Multiple sclerosis (MS) can have severe implications on the lives of European women with the disease, finds a new report, affecting their education, their careers and their relationships.
This disproportionate burden of MS in women versus men was the focus of a study, “The Socioeconomic Impact of MS on Women in Europe,” that was commissioned by Merck and presented Oct. 25 at the 7th Joint ECTRIMS-ACTRIMS Meeting in Paris.
Conducted by Charles River Associates, it involved MS associations in the Czech Republic, France, Germany, Italy, Poland, Spain, Sweden and the United Kingdom. Together, these eight countries are home to 72 percent of Europe’s MS population, and an estimated 77 percent of European women with MS.
The study — based on a review of available literature, interviews and an online survey of 807 women with MS — revealed that about 21 percent of survey respondents had been misdiagnosed prior to their real MS diagnosis. On average, women have to go through five visits to clinical practitioners and spend about half a year to be correctly diagnosed.

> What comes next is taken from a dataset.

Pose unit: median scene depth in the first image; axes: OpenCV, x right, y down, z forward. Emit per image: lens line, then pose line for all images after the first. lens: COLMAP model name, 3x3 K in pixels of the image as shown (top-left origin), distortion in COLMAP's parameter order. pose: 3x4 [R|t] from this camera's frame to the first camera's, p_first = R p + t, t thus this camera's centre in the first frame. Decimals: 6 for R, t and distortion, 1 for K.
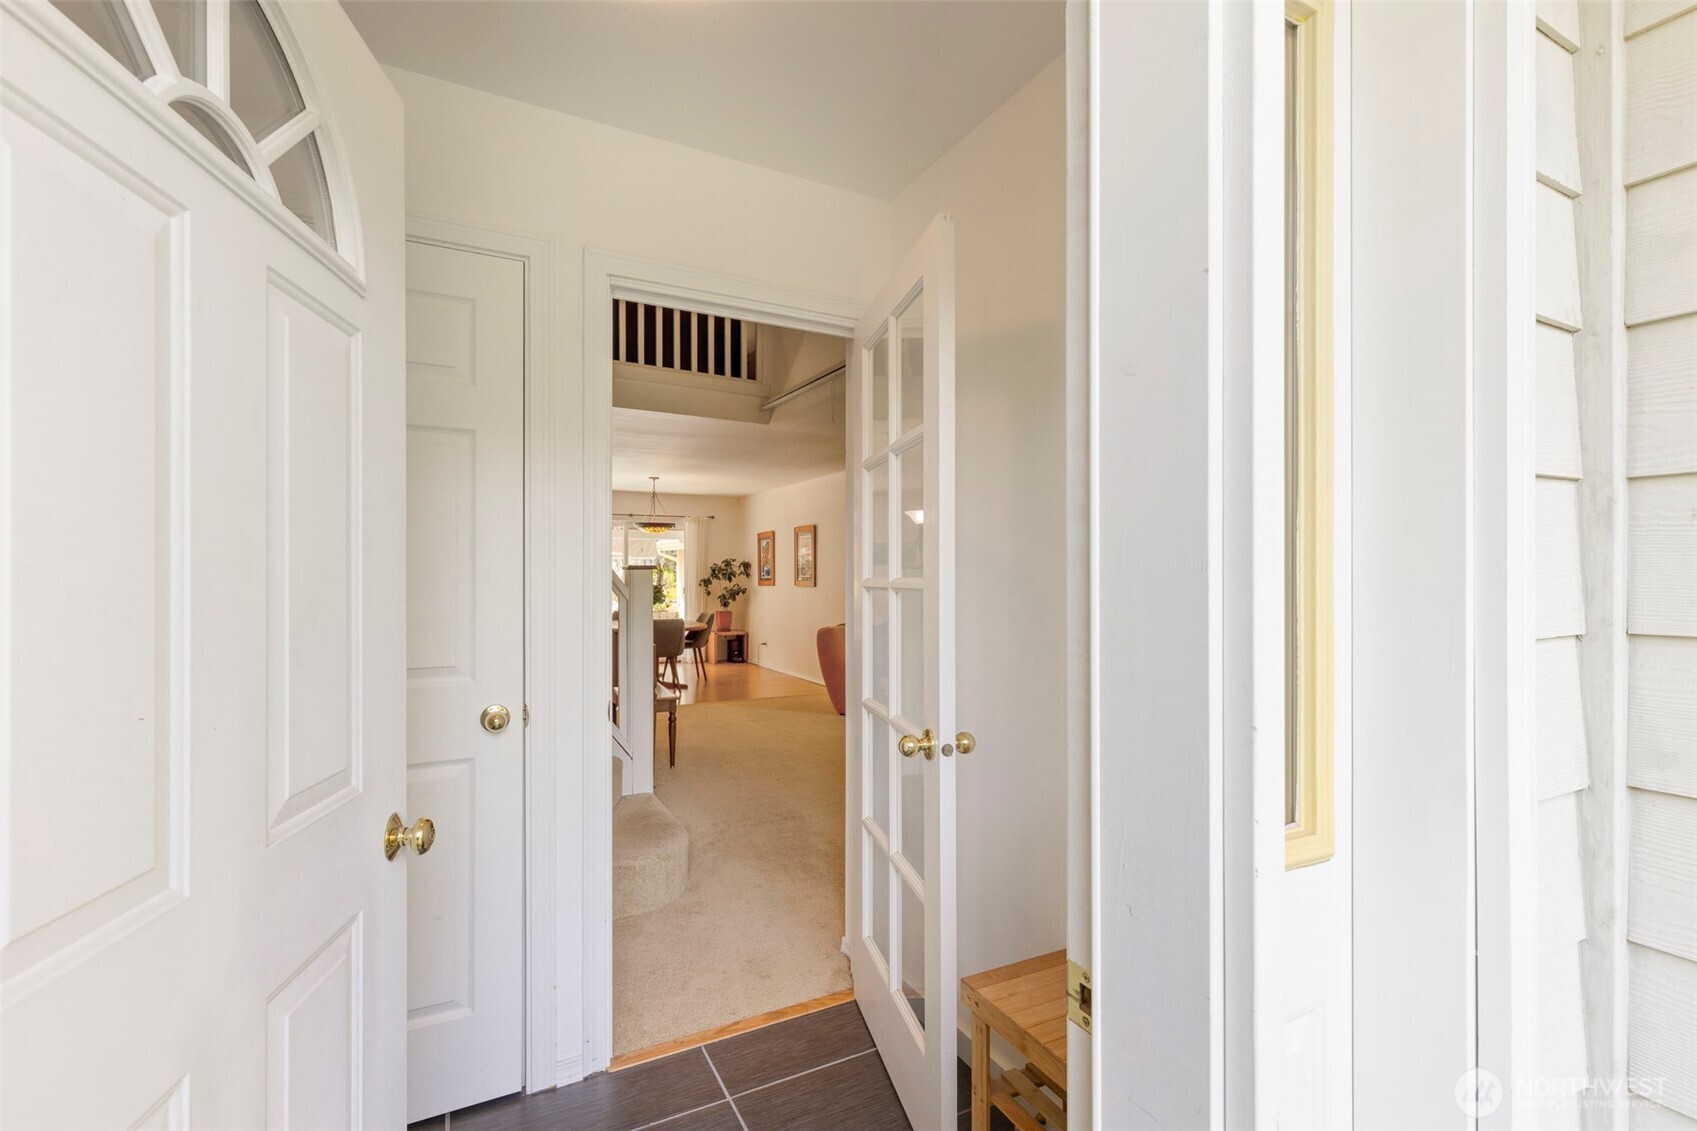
lens RADIAL K [[770.3, 0, 847.8], [0, 770.3, 568.8], [0, 0, 1]] dist [0.009022, -0.001208]
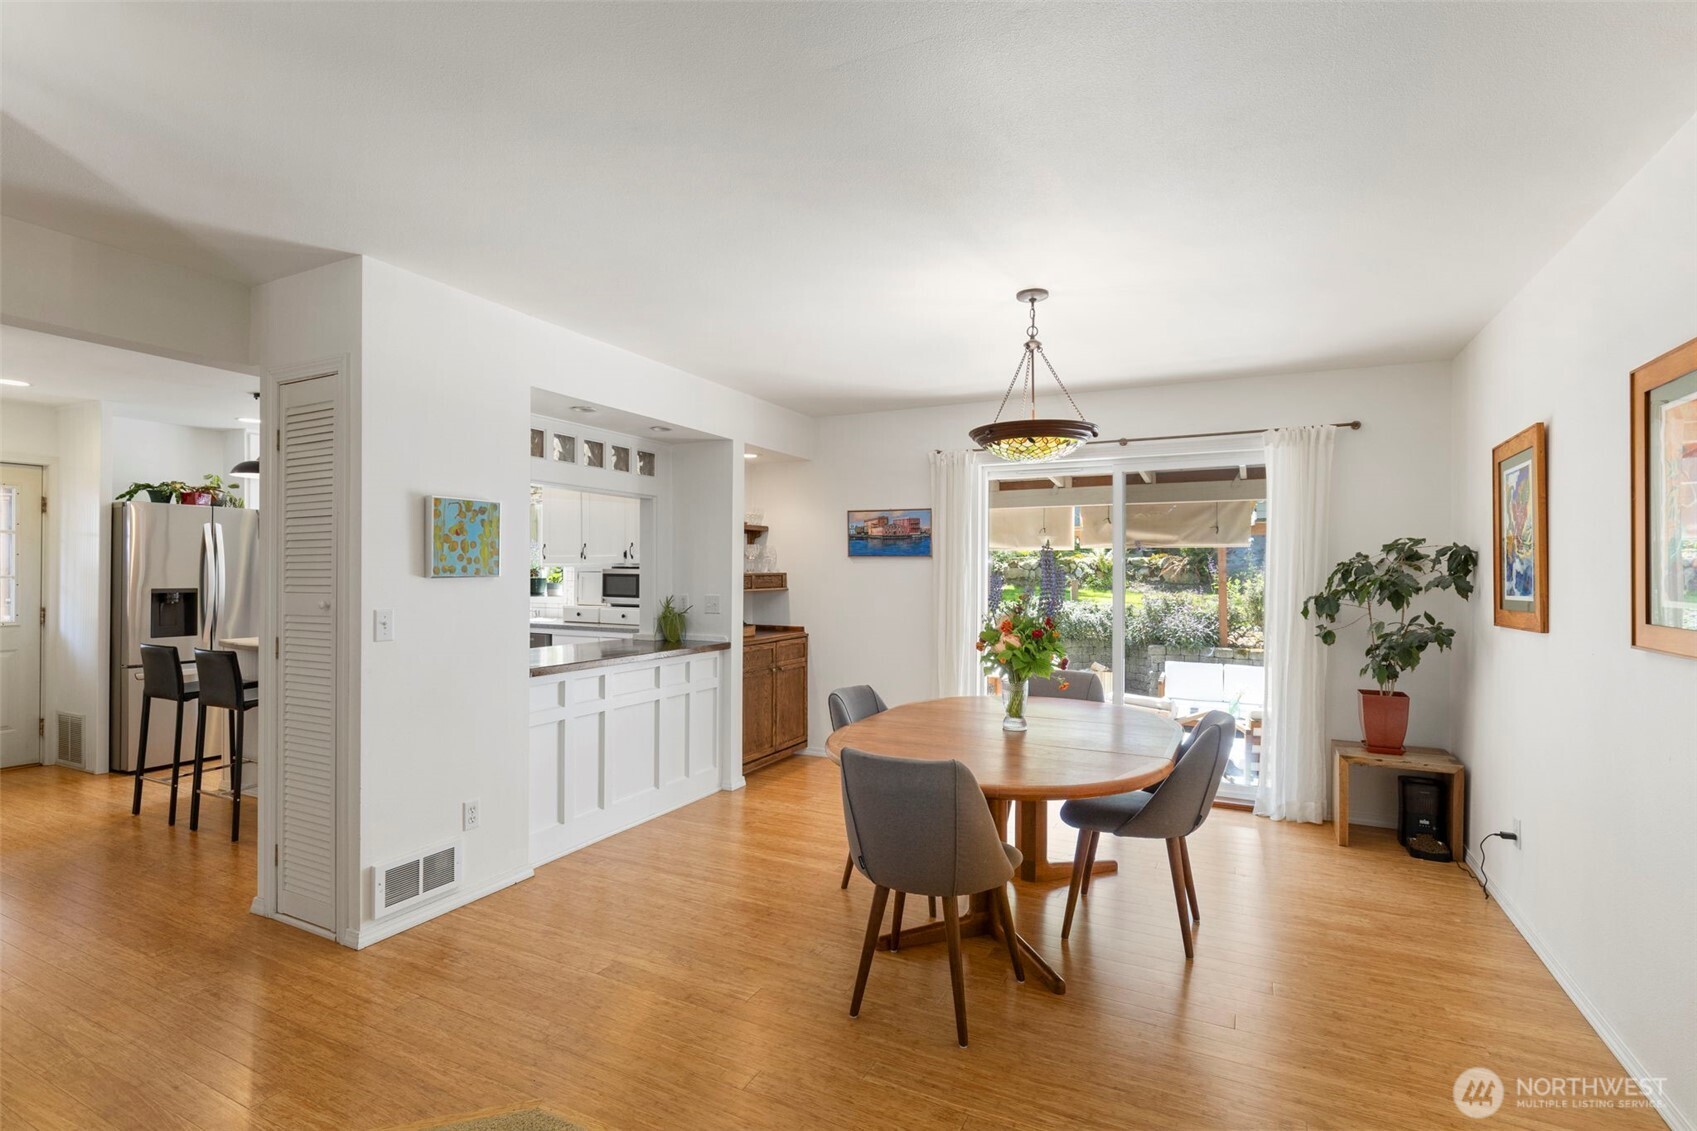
lens RADIAL K [[770.3, 0, 855.9], [0, 770.3, 573.3], [0, 0, 1]] dist [0.009022, -0.001208]
pose [[0.573102, 0.010134, -0.819422, -0.013480], [-0.004683, 0.999948, 0.009092, 0.000212], [0.819471, -0.001373, 0.573119, 0.614564]]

This delay creates a sense of uncertainty and emotional upheaval, preventing a suitable and early therapeutic intervention. Even worse, it also threatens relationships. About 41 percent of the women who responded to the survey had separated or divorced since their MS diagnosis; of these, 88 percent said MS was a contributing factor in the decision. In addition, 36 percent said MS had forced them to decide not to have children at all, or to alter the timing of when to get pregnant.
“Evidence shows that, although women are twice as likely to receive a diagnosis of multiple sclerosis than men, the gender-specific burden of the disease in women needs further research and understanding,” Raj Kannan, Merck’s senior vice president of global head of neurology and immunology, said in a press release.
Kannan added that the uneven impact of MS on women compared to men is still underappreciated — and that recognizing the additional MS burden on women and developing targeted policy interventions could help ease the gender-specific challenges these women must face throughout their lives.